BEGIN Given data

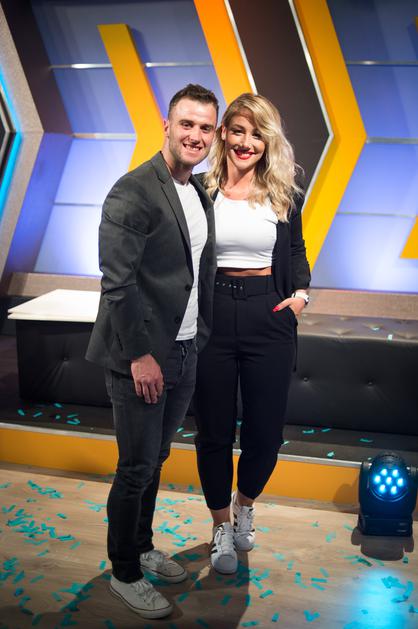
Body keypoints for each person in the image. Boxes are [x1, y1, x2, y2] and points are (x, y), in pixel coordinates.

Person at [86, 84, 218, 619]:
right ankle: (124, 572)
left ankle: (140, 547)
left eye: (205, 127)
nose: (196, 135)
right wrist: (140, 356)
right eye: (187, 123)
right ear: (167, 125)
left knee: (155, 459)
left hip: (184, 349)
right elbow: (117, 284)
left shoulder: (197, 190)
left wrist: (195, 338)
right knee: (135, 467)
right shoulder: (133, 190)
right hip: (142, 357)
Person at [193, 93, 311, 574]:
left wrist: (300, 296)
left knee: (265, 435)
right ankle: (221, 526)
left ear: (268, 141)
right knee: (213, 432)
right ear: (223, 133)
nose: (246, 142)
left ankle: (244, 504)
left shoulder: (283, 193)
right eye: (238, 131)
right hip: (213, 314)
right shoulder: (200, 190)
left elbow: (296, 251)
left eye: (257, 134)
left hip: (269, 313)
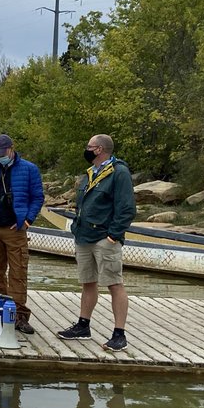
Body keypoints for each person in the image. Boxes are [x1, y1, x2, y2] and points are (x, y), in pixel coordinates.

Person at [57, 134, 136, 351]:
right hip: (84, 236)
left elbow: (127, 208)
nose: (86, 149)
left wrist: (113, 235)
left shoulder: (119, 172)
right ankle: (83, 325)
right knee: (87, 282)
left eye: (89, 146)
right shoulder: (91, 172)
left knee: (114, 283)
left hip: (104, 238)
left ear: (99, 149)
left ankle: (119, 334)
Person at [0, 133, 44, 333]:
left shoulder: (30, 169)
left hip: (15, 228)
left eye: (2, 152)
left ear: (11, 149)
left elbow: (38, 197)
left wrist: (27, 219)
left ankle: (19, 315)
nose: (0, 156)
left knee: (18, 272)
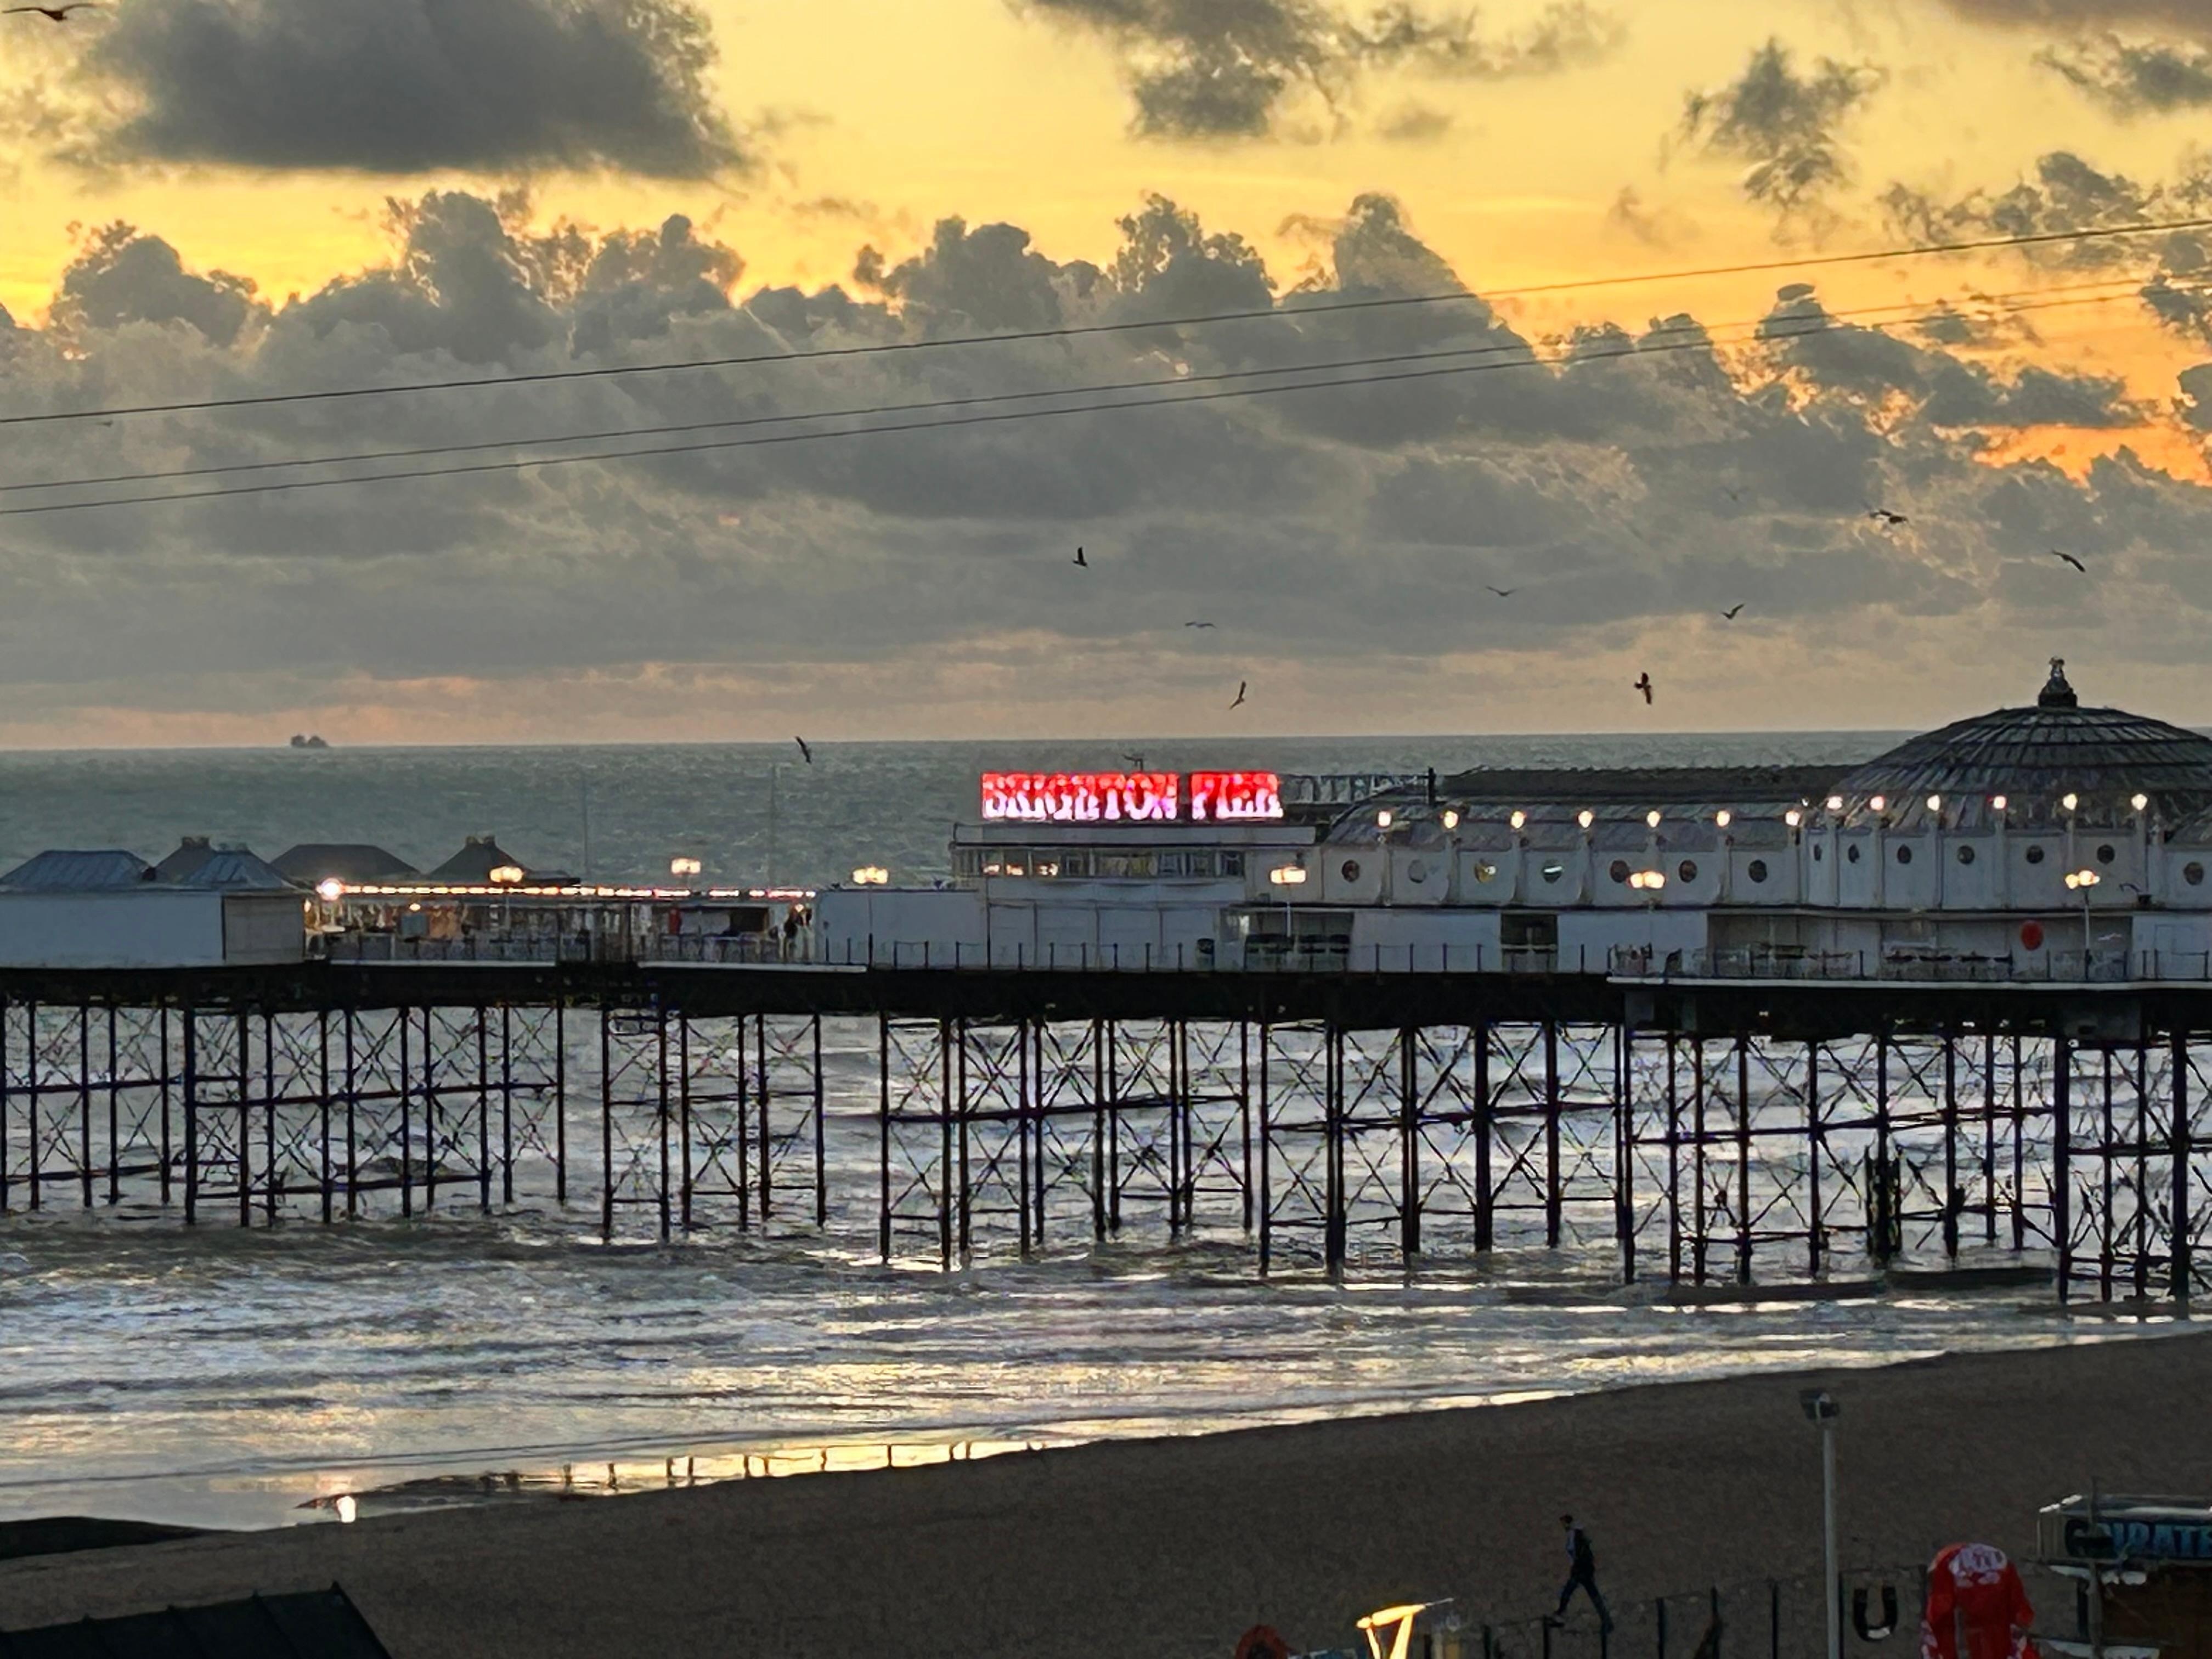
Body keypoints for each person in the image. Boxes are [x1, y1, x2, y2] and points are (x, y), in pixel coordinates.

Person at [1548, 1514, 1613, 1633]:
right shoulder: (1577, 1533)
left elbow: (1575, 1553)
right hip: (1584, 1570)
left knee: (1568, 1592)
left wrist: (1575, 1567)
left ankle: (1561, 1615)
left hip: (1580, 1570)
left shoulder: (1573, 1535)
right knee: (1593, 1595)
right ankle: (1606, 1620)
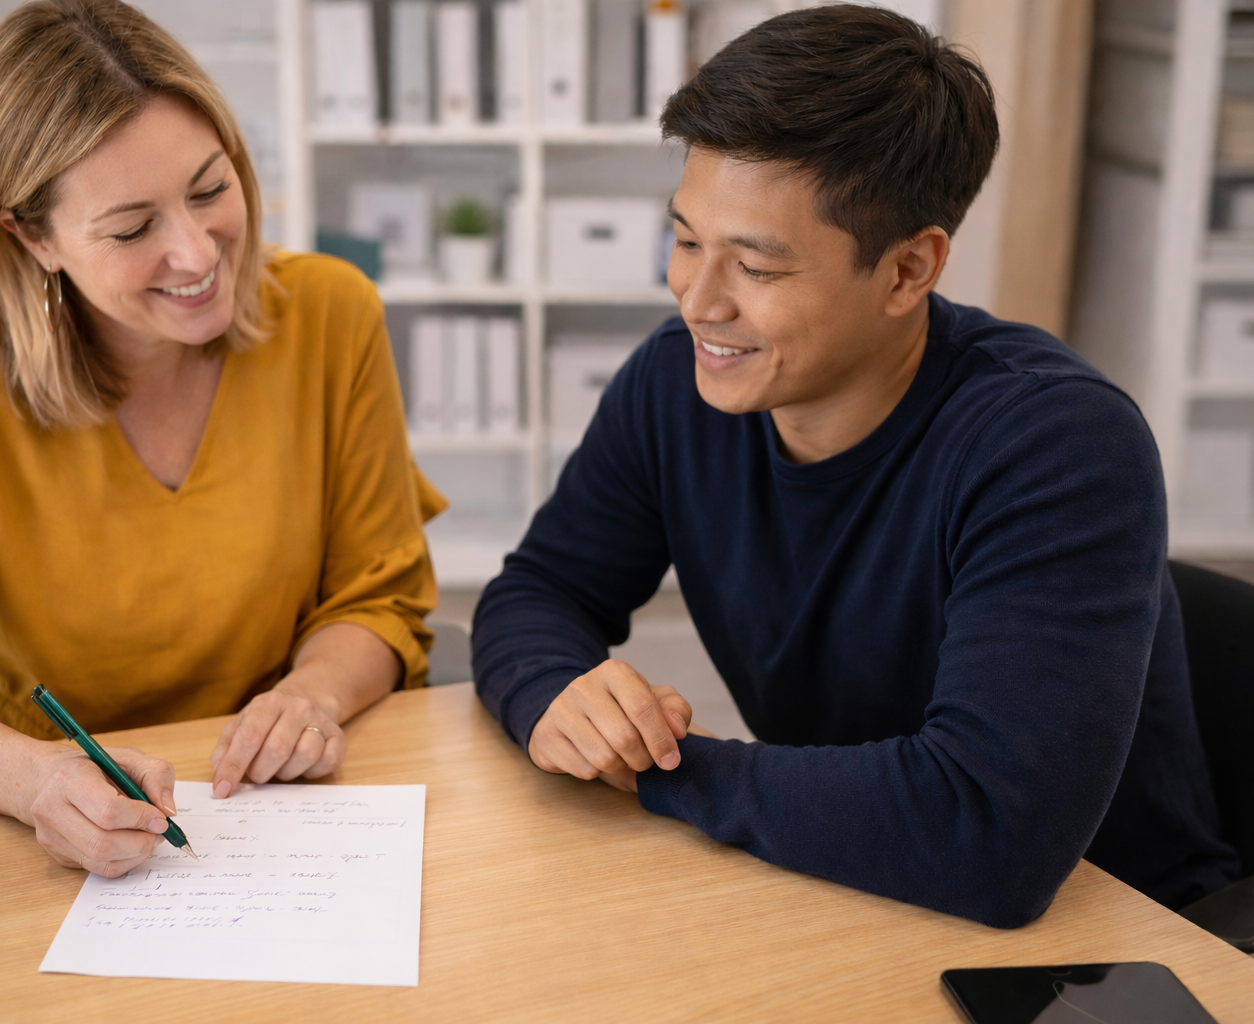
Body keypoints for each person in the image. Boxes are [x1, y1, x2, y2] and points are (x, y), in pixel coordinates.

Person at [471, 5, 1239, 928]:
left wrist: (662, 770)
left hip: (1113, 936)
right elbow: (539, 589)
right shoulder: (676, 388)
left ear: (910, 270)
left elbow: (988, 834)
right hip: (855, 883)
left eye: (755, 267)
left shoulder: (1057, 446)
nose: (697, 300)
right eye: (685, 241)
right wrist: (556, 695)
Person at [0, 0, 443, 879]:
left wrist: (310, 694)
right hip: (34, 824)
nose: (200, 254)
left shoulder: (330, 315)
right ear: (31, 235)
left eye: (211, 188)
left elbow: (379, 599)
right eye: (132, 229)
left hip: (277, 808)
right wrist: (33, 777)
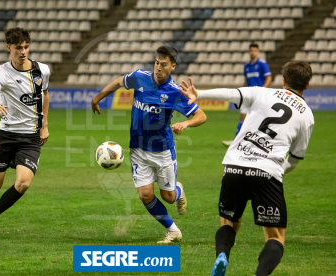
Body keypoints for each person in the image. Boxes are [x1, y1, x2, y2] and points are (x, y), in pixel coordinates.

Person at [178, 60, 314, 276]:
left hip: (234, 165)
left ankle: (222, 256)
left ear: (283, 80)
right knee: (275, 237)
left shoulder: (262, 93)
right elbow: (296, 158)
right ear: (307, 85)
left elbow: (231, 94)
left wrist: (199, 94)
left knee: (229, 223)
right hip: (267, 172)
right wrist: (278, 172)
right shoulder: (307, 115)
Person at [91, 46, 207, 243]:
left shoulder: (174, 93)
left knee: (168, 197)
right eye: (156, 62)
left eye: (163, 64)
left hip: (162, 151)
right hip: (137, 148)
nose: (158, 67)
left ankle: (177, 190)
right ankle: (173, 230)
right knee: (145, 195)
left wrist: (185, 123)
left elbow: (201, 115)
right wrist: (97, 98)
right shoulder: (140, 77)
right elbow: (120, 82)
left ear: (172, 67)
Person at [0, 27, 51, 243]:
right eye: (18, 48)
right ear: (9, 48)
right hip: (6, 136)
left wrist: (44, 125)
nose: (23, 52)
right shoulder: (2, 73)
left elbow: (45, 95)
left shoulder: (41, 70)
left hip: (31, 138)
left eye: (26, 47)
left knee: (23, 183)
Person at [223, 42, 272, 146]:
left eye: (255, 51)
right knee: (243, 119)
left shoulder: (262, 64)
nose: (253, 53)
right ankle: (236, 141)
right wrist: (241, 91)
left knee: (260, 119)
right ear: (249, 52)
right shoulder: (246, 66)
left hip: (259, 96)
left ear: (258, 52)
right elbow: (246, 80)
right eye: (251, 51)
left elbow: (268, 77)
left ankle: (264, 141)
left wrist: (263, 89)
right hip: (247, 96)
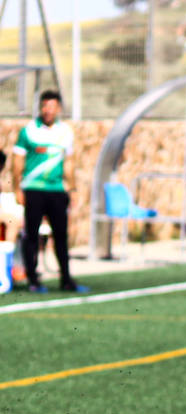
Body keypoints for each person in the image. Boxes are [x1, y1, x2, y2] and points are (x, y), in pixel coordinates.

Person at [12, 89, 84, 293]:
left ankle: (66, 279)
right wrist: (18, 188)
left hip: (57, 191)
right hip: (33, 190)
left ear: (58, 108)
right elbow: (17, 162)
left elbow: (69, 163)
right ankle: (33, 280)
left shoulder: (65, 132)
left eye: (51, 106)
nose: (47, 110)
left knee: (61, 235)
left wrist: (72, 188)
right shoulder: (29, 131)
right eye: (44, 106)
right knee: (32, 235)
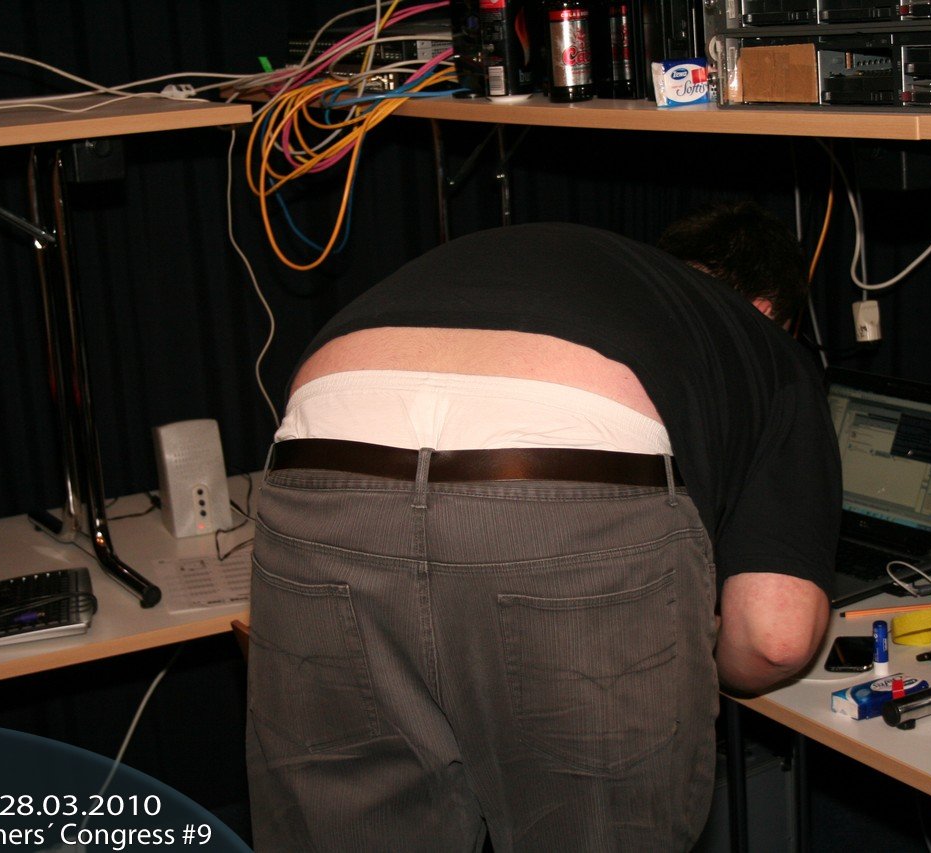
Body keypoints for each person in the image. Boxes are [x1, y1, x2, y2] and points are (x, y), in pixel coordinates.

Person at [245, 201, 841, 852]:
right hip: (560, 489)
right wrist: (693, 646)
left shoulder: (594, 273)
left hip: (325, 446)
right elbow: (776, 638)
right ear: (767, 311)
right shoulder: (761, 343)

END Given data

## Problem to solve
Without the pictures, set down the lines above from the line with "left shoulder: (65, 132)" up to and including the line with "right ear: (767, 311)" exactly as they stand.

## Response
left shoulder: (65, 132)
left eye: (51, 106)
nose: (47, 110)
left knee: (61, 235)
left wrist: (72, 188)
right shoulder: (29, 131)
right eye: (44, 106)
right knee: (32, 235)
Body keypoints for each person in the image. Boxes are [x1, y1, x2, y2] and points are (x, y), in pixel coordinates.

Person at [245, 201, 841, 852]:
right hip: (560, 489)
right wrist: (693, 646)
left shoulder: (594, 273)
left hip: (325, 446)
right elbow: (776, 638)
right ear: (767, 311)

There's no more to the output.